The Haas team accepted the millionaire offer from a Russian businessman, Dmitry Mazepin, father of the pilot Nikita Mazepin, to sponsor the team through Uralkali and paint the VF-21 with the colours of the Russian flag during the stage of sanctioning Russia for state doping.

However, the war between Russia and Ukraine caused the forced departure of Uralkali due to the ties of Mazepin’s father with the Russian oligarchy.

The same season was the only one without any points in Formula 1 for Haas so far as the team was preparing for the start of F1’s modern aerodynamic age in 2022.

Ahead of the 2022 season, Haas announced that Russian driver Nikita Mazepin was leaving the team in response to the conflict between Russia and Ukraine.

Then, Kevin Magnussen returned to join forces with Mick Schumacher and had an immediate impact. The Danish scored points in the opening races, including fifth place in the season-opening Bahrain GP. The 37 points conquered were enough to secure eighth place in the constructors’ standings, the highest results since the brilliant campaign in 2018.

Before the end of the season, Haas announced that Mick Schumacher would not continue with the team after the German driver’s two seasons saw him score points twice.

As a result, they immediately revealed Nico Hulkenberg as Schumacher’s replacement. The veteran driver has been back as a full-time driver since 2019, although he contested two races in 2020 and 2022 after replacing drivers who were unavailable due to Covid-19 cases.
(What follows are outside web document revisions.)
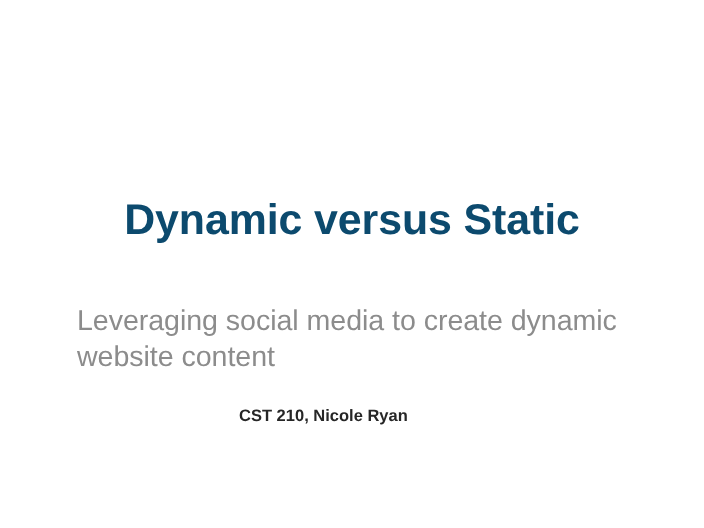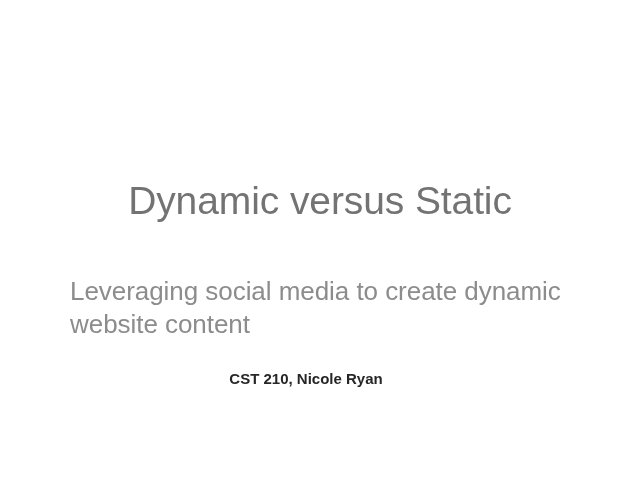--- a/index.html
+++ b/index.html
@@ -32,24 +32,24 @@
     left: 0;
     top: 178px;
     width: 640px;
     text-align: center;
   }
 
   .slide-title {
     margin: 0;
     font-family: "Liberation Sans", sans-serif;
     font-size: 39px;
-    font-weight: 400;
+    font-weight: 700;
     line-height: 46px;
     letter-spacing: -0.1px;
-    color: #737373;
+    color: #0c4a6e;
     white-space: nowrap;
   }
 
   
   .subtitle-block {
     position: absolute;
     left: 70px;
     top: 275px;
     width: 500px;
     text-align: left;
@@ -61,21 +61,21 @@
     font-size: 26px;
     font-weight: 400;
     line-height: 33px;
     letter-spacing: -0.05px;
     color: #8c8c8c;
   }
 
   
   .attribution-block {
     position: absolute;
-    left: 12px;
+    left: 0;
     top: 369px;
     width: 588px;
     text-align: center;
   }
 
   .slide-attribution {
     margin: 0;
     font-family: "Liberation Sans", sans-serif;
     font-size: 15px;
     font-weight: 600;

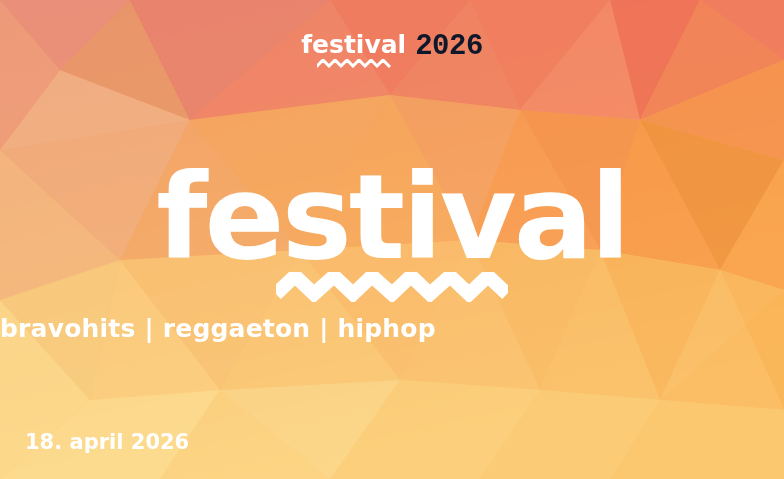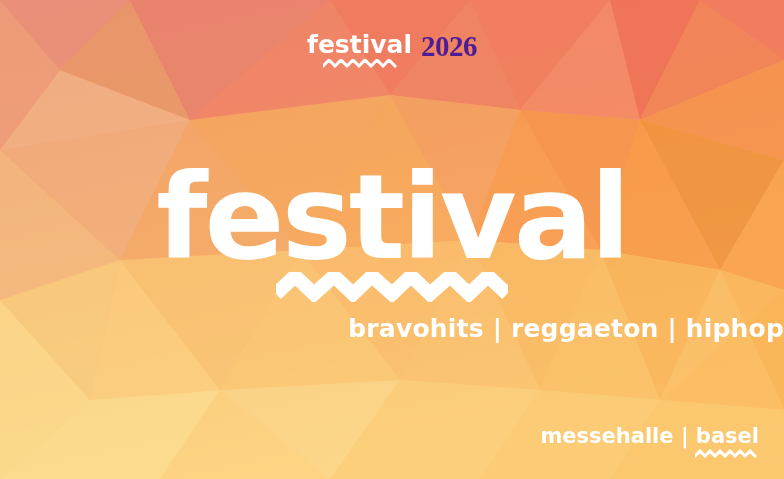--- a/index.html
+++ b/index.html
@@ -69,25 +69,25 @@
     font-size: 25px;
     font-weight: 700;
     line-height: 1;
     color: #ffffff;
   }
   #logo-zigzag {
     display: block;
     margin-top: 2px;
   }
   #logo-year {
-    font-family: Liberation Serif, serif;
+    font-family: Liberation Mono, monospace;
     font-size: 29px;
     font-weight: 700;
     line-height: 1;
-    color: #4c1d95;
+    color: #0f172a;
     letter-spacing: -0.5px;
   }
 
   
   #main-wordmark {
     position: absolute;
     left: 0;
     right: 0;
     top: 158px;
     text-align: center;
@@ -105,21 +105,21 @@
     left: 50%;
     transform: translateX(-50%);
     top: 272px;
   }
 
   #genres {
     position: absolute;
     left: 0;
     right: 0;
     top: 316px;
-    text-align: right;
+    text-align: left;
     font-family: "DejaVu Sans", sans-serif;
     font-size: 25px;
     font-weight: 700;
     letter-spacing: 0.2px;
     line-height: 1;
     color: #ffffff;
     white-space: nowrap;
   }
 
   
@@ -237,21 +237,16 @@
   </div>
 
   <div id="main-wordmark">festival</div>
 
   <svg id="main-zigzag" width="232" height="30" viewBox="0 0 232 30">
     <path d="M0,22 L19,4 L38,22 L58,4 L77,22 L96,4 L116,22 L135,4 L154,22 L174,4 L193,22 L212,4 L231,22" fill="none" stroke="#ffffff" stroke-width="14" stroke-linecap="butt" stroke-linejoin="miter"></path>
   </svg>
 
   <div id="genres">bravohits | reggaeton | hiphop</div>
 
-
-  <div id="venue-block">
-    <div id="venue-label">messehalle | basel</div>
-    <svg id="venue-zigzag" width="62" height="9" viewBox="0 0 62 9">
-      <path d="M0,7 L5,2 L10,7 L15,2 L20,7 L25,2 L30,7 L35,2 L40,7 L45,2 L50,7 L55,2 L60,7" fill="none" stroke="#ffffff" stroke-width="3" stroke-linecap="square" stroke-linejoin="miter"></path>
-    </svg>
-  </div>
+  <div id="date-label">18. april 2026</div>
+
 
 </div>
 
 </body></html>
Haas's car with the colours of the Russian flag.

Challenging Future

The journey of Haas F1 is a testament to the resilience and determination of the team. While faced with challenges and obstacles, Haas F1 has continued to progress and establish itself at the pinnacle of motorsport. 

For the 2023 season, things seem to continue to be hard for Haas. This year, the team will count on Kevin Magnussen and Nico Hulkenberg to battle against the last spots in the standings. 

Even with such hard knocks, there is anticipation and excitement for what lies ahead for the team, and fans look forward to witnessing what’s next for Haas F1.

The drivers line-up ready for the 2023 season.